Service mesh adoption is not just about Networking. Service discovery, load balancing, identity management are application services. Service mesh also provides networking services like translation of identity into IP addresses, encryption, and managing connections.
Now Istio/Envoy are leading a field with some other really strong entrants like Hashicorp, NGINX, and another CNCF project that is older than Envoy called Linkerd that popularized the term service mesh.
In my last post, I introduced the first 3 leaps forward that service mesh brings to networking.
#1 Software-only overlay
#2 Every application gets its own network
#3 Identity based networking
Let’s look at the other 3 leaps, that you might say are only leaps in the context of application-centric networking.
#4 A distributed proxy alongside every workload – Let’s unpack that one. Proxy servers started as a resource for web clients to contact and/or retrieve resources from many servers. This evolved as critical for sophisticated application load balancing.
In a service mesh, every workload has a companion, a sidecar proxy. The application workload become its client and the other proxies become the many resources it makes requests of. This proxy goes further than before, moving control of many key networking services into the application domain: IP address management, firewall, routing and telemetry.
So what’s the great leap forward? Service proxies responsible for networking are in the application domain. It’s a leap because it enables DevOps to do networking in the application domain to eliminate development and debugging dependencies that slow them down. It’s great because the networking services and policy can be specific to that workload wherever it appears.
#5 Orchestrated – The internet was designed so that the defense agency network could withstand a nuclear strike that took out major links. There is no central control; behavior is dictated by standard protocols and the units of management are end to end (TCP/IP) connections and the health of each device. This remains a good idea for the underlying packet moving networks.
But modern applications infrastructure has moved to an orchestrated model, with Kubernetes being the most relevant here. An orchestrator has telemetry on the global state of its member elements as well as on the lifecyle of all the services running across those elements. It measures and ensures system health including restarting and scaling out as necessary. But an orchestrator is not controlling every action; healthy elements execute as programmed.
So what’s the great leap forward? An orchestrated network gives a single, coherent view of the state of the network upon which the orchestrator can act to ensure services and policy. It’s a leap because attributes #1-5 make a closed loop system feasible to implement and comprehensible to operate. It’s great because the team designing and building the application based on intensive customer feedback can also design and operate the security and networking policies to best meet customer and business needs.
#6 Observable from application view – Once you decide your key organizing unit is the application, you want all telemetry you receive organized this way. Recall the high value of NewRelic and AppDynamics.
But until now, networking telemetry you got was for the portions of the network over which your application packets are traveling, along with lots of other traffic.
So what’s the great leap forward? Attributes 1-5 make it possible to give a view of the network that is application specific.
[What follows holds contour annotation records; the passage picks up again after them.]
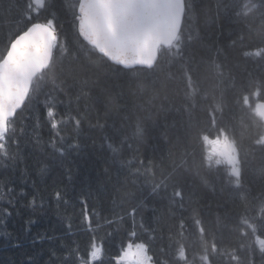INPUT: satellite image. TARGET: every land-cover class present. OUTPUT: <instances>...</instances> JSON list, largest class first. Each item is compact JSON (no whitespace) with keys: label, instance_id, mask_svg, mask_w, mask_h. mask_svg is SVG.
Listing matches in <instances>:
<instances>
[{"label":"snow or ice","instance_id":"1","mask_svg":"<svg viewBox=\"0 0 264 264\" xmlns=\"http://www.w3.org/2000/svg\"><path fill=\"white\" fill-rule=\"evenodd\" d=\"M10 7L15 17H0V165L27 175L26 154L37 153V178L61 174L50 199L33 179L28 206L35 211L37 197L41 210L72 198L81 205L92 244L68 247L63 260L103 264L95 233L120 225L147 237L135 244L136 264H264V105L250 103L264 93V0ZM252 55L260 59L249 63ZM4 191L0 215L10 216V178ZM132 247L122 244L111 264L135 255Z\"/></svg>","mask_w":264,"mask_h":264},{"label":"trees","instance_id":"2","mask_svg":"<svg viewBox=\"0 0 264 264\" xmlns=\"http://www.w3.org/2000/svg\"><path fill=\"white\" fill-rule=\"evenodd\" d=\"M67 2L71 3L72 0H67ZM12 4H14V0H0V17H3L5 14L15 17L16 10L14 7H10ZM5 10H7V13ZM65 32L69 34V38L71 39L70 26L65 28ZM245 51L255 53L258 49H245ZM259 59L260 58L256 55H252L249 58V63L256 62ZM263 99L264 93H261L259 98H257L256 95H252L250 100L252 108L256 109V102ZM128 103L131 107L136 101L133 97L129 96ZM176 120L178 121L179 117H176ZM172 122V118H170L169 123ZM178 127L179 124L177 123V128ZM93 135H95L98 140L99 134L94 133ZM173 138H175L174 133ZM44 139L45 141L49 139L47 127L44 130ZM88 142L91 143V141ZM199 148L202 151L204 150L202 142L200 143ZM97 155L101 158L98 162V166L103 167L104 154L97 152ZM40 160L41 157L37 153L26 154L25 163L28 168L27 175L21 173V168L5 170L3 166L0 165V181L10 178L12 184L16 188L15 207H10L12 214L10 216L0 215V264H28L26 258L29 255L34 257V264H69V262L63 260L68 247H76L78 245L82 252L90 250L93 233L89 232L87 226L81 223V205L75 200V198H72L71 202L67 205L61 203L58 210L54 202L51 207L46 205L45 208L41 210L39 207V197H37V207L35 211L28 206V202L34 194V188L32 186L33 179L37 180L36 187L40 189L46 198L49 199L53 194L54 188L61 183L62 177L59 172H54L52 176L47 179L36 177L35 173L38 168V161ZM221 171H224V169L222 168ZM21 190L27 192L28 195L26 197L19 195ZM8 199H10V196L6 191L0 192V208L8 206L6 203ZM31 219H34L35 223L26 225L25 221ZM69 223L73 226L71 234L65 235L68 231L66 226ZM95 226L96 219L94 217L93 227ZM26 227L28 228V231H25ZM114 228L116 229L114 234L108 235L113 232ZM131 231L132 229L130 227L125 229L120 225H114L112 228L107 226L100 227L95 233V244L100 246L103 241V264H111L109 257L117 254L122 244L126 246L130 242L141 243L146 240L147 237L142 231H137V237H132ZM5 233H11V236H6ZM37 236L44 237V239L41 242L33 244L32 241ZM47 236H61L66 247H61V241L59 239L50 241L46 238ZM13 241H18L21 244V247L13 248ZM154 247H156V245H154ZM52 250L56 252V257L51 256ZM151 254L152 253H149V255ZM191 258L190 251L189 259ZM197 264H202L198 258Z\"/></svg>","mask_w":264,"mask_h":264},{"label":"rangeland","instance_id":"3","mask_svg":"<svg viewBox=\"0 0 264 264\" xmlns=\"http://www.w3.org/2000/svg\"><path fill=\"white\" fill-rule=\"evenodd\" d=\"M130 251H131V253H134L135 254V255H132V254H130V255H132V257L134 258V260L137 261L138 260V256L141 255V254L138 253V250L135 248V246L132 247V249Z\"/></svg>","mask_w":264,"mask_h":264},{"label":"water","instance_id":"4","mask_svg":"<svg viewBox=\"0 0 264 264\" xmlns=\"http://www.w3.org/2000/svg\"><path fill=\"white\" fill-rule=\"evenodd\" d=\"M261 105H264V101H261V102L258 103L259 110H260V107L259 106H261Z\"/></svg>","mask_w":264,"mask_h":264},{"label":"bare ground","instance_id":"5","mask_svg":"<svg viewBox=\"0 0 264 264\" xmlns=\"http://www.w3.org/2000/svg\"><path fill=\"white\" fill-rule=\"evenodd\" d=\"M264 100V99H263ZM257 103V102H256Z\"/></svg>","mask_w":264,"mask_h":264}]
</instances>
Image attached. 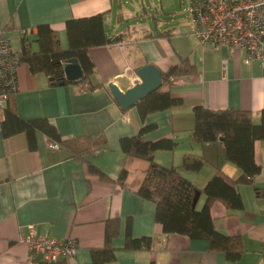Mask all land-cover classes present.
Masks as SVG:
<instances>
[{
    "label": "crops",
    "instance_id": "obj_1",
    "mask_svg": "<svg viewBox=\"0 0 264 264\" xmlns=\"http://www.w3.org/2000/svg\"><path fill=\"white\" fill-rule=\"evenodd\" d=\"M158 3V4H157ZM187 0H0V26L8 29L13 48L20 51L22 39L31 40L32 50L40 25L55 29L61 46L68 49L66 22L72 18L105 15V30L113 43L90 49L95 63V90L75 84L51 85L44 73L33 74L27 64L18 70V91L14 95L18 114L25 120L46 118L61 137L104 134L107 142L87 155L112 180L104 181L88 172L86 163L70 157L42 132L36 133L37 148L31 150L25 134L4 138L0 108V264H88L91 249L102 247L108 219H119L120 232L114 238L116 259L108 264H264V141L255 142V160L261 172L246 175L226 156L222 141L200 144L192 141L195 128L193 108L251 111L260 122L264 109V63L246 64L245 51L199 44L193 34ZM185 14H184V13ZM161 36L146 37L149 34ZM188 58L196 66L193 75L163 83L162 90L181 99L178 106L142 120L136 106L122 109L108 85L132 87L141 82L138 68L155 65L167 71ZM128 83L127 86H125ZM153 124L147 141L171 138L173 150L155 153L160 165L177 168L199 188L219 174L239 190L243 208L231 211L219 201L211 205L218 230L244 240L245 254L231 262L223 253L209 251V242L182 234H164L155 220L156 204L138 194L146 176L148 161L126 155L121 139L133 137ZM202 156L205 163L197 172L182 168L187 155ZM126 169L124 183L117 182ZM206 202L203 194L198 208ZM128 221L135 238L154 237L152 250L123 248ZM33 228L40 236L74 239L73 257L59 263L32 261L23 241Z\"/></svg>",
    "mask_w": 264,
    "mask_h": 264
},
{
    "label": "trees",
    "instance_id": "obj_2",
    "mask_svg": "<svg viewBox=\"0 0 264 264\" xmlns=\"http://www.w3.org/2000/svg\"><path fill=\"white\" fill-rule=\"evenodd\" d=\"M69 47L61 46L59 34L49 25H40L35 41L37 50L30 47L31 40L22 39V63L27 64L33 74L44 73L51 85L75 84L83 90H95L103 86L94 83L95 63L90 49L113 43L117 38H109L105 30V15L103 13L85 17L72 18L66 22ZM164 33L149 34L146 37L161 36ZM77 59L83 69L84 76L77 82H70L65 78L64 66L70 59ZM196 66L188 58L178 65L162 71L164 83L181 76L193 75ZM181 99L172 96L170 91L162 87L145 95L135 106L142 120L148 116L181 105ZM5 119L1 123V133L4 138L18 134H25L28 147L37 148L36 133L42 132L52 142L65 149L70 157L83 160L88 172L99 176L101 180L111 181L99 167L87 160V155L104 145L107 140L104 134L94 137L83 134L76 137L63 138L57 128L46 118L25 120L18 114L15 97L12 96L4 109ZM195 128L192 141L206 144L222 141L226 148V156L235 163L249 177L261 172V166L255 160V142L264 141V109L260 113V122H255L251 111L224 109L213 110L204 106L193 108ZM155 128L153 124L143 126L137 135L121 139L123 152L135 158L148 161L149 166L138 194L156 204L155 220L164 234H182L191 239H203L209 242V251L223 253L227 260L237 262L245 254L244 240L238 235H228L217 229L211 215V205L222 202L231 211L243 208V200L239 190L224 177L217 174L211 178L203 188L194 185L185 178L175 167H164L155 161V153L160 150H173L177 145L171 138L147 141L145 134ZM205 163L202 156L187 155L182 168L197 172ZM127 170L124 168L117 180L124 183ZM257 197H264V188H255ZM206 196L202 208H198L201 195ZM197 199V204L195 200ZM119 219H108L105 228V242L102 247L91 249V262L88 264H108L116 259V248L113 240L119 235ZM156 238H135L131 234L128 221L127 232L123 248L125 250H152ZM263 263H264V242Z\"/></svg>",
    "mask_w": 264,
    "mask_h": 264
},
{
    "label": "built area",
    "instance_id": "obj_3",
    "mask_svg": "<svg viewBox=\"0 0 264 264\" xmlns=\"http://www.w3.org/2000/svg\"><path fill=\"white\" fill-rule=\"evenodd\" d=\"M184 11L190 16L199 44L245 51L244 62L264 63V0H187ZM21 50L16 51L6 27L0 26V108L18 91ZM176 80L172 79L171 81ZM53 149L59 146L51 142ZM30 259L59 263L73 257L78 248L74 239L40 236L31 228L23 237Z\"/></svg>",
    "mask_w": 264,
    "mask_h": 264
},
{
    "label": "water",
    "instance_id": "obj_4",
    "mask_svg": "<svg viewBox=\"0 0 264 264\" xmlns=\"http://www.w3.org/2000/svg\"><path fill=\"white\" fill-rule=\"evenodd\" d=\"M64 75L70 82H77L84 76L83 69L77 59H70L66 62ZM137 75L141 82L135 83L132 87H123L122 89L114 83L108 85L113 97L124 110L135 106L145 95L163 86L162 71L155 65L149 64L138 68ZM127 85L128 83L125 86ZM194 204H197V199Z\"/></svg>",
    "mask_w": 264,
    "mask_h": 264
},
{
    "label": "rangeland",
    "instance_id": "obj_5",
    "mask_svg": "<svg viewBox=\"0 0 264 264\" xmlns=\"http://www.w3.org/2000/svg\"><path fill=\"white\" fill-rule=\"evenodd\" d=\"M126 1H128V0H126ZM157 4H158V3H157ZM184 8H185V7L183 6V9H184ZM183 13H184V12H183ZM185 13H186V12H185ZM185 13H184V14H185ZM186 14H187V13H186ZM11 43H12V40H11ZM12 45H13V44H12ZM21 65H22V64H21Z\"/></svg>",
    "mask_w": 264,
    "mask_h": 264
}]
</instances>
It’s a leap because DevOps no longer have to tease telemetry out of networking elements that vendors try to differentiate based on their components’ data exhaust, it is just another set of data from your application. And it’s great because it enables the DevOps team to set and debug the entire system performance. And the performance view of the network lines up perfectly with a performance view of the application services.
Service mesh adoption is set continue. Now there is another question coming to the front. One underlying assumption of a service mesh is that it is essentially a flat network in a single VPC, cluster, trust domain or administrative domain. How do we get DevOps for networking if a given application crosses these domains?My colleagues at Bayware and I will explore this in future posts.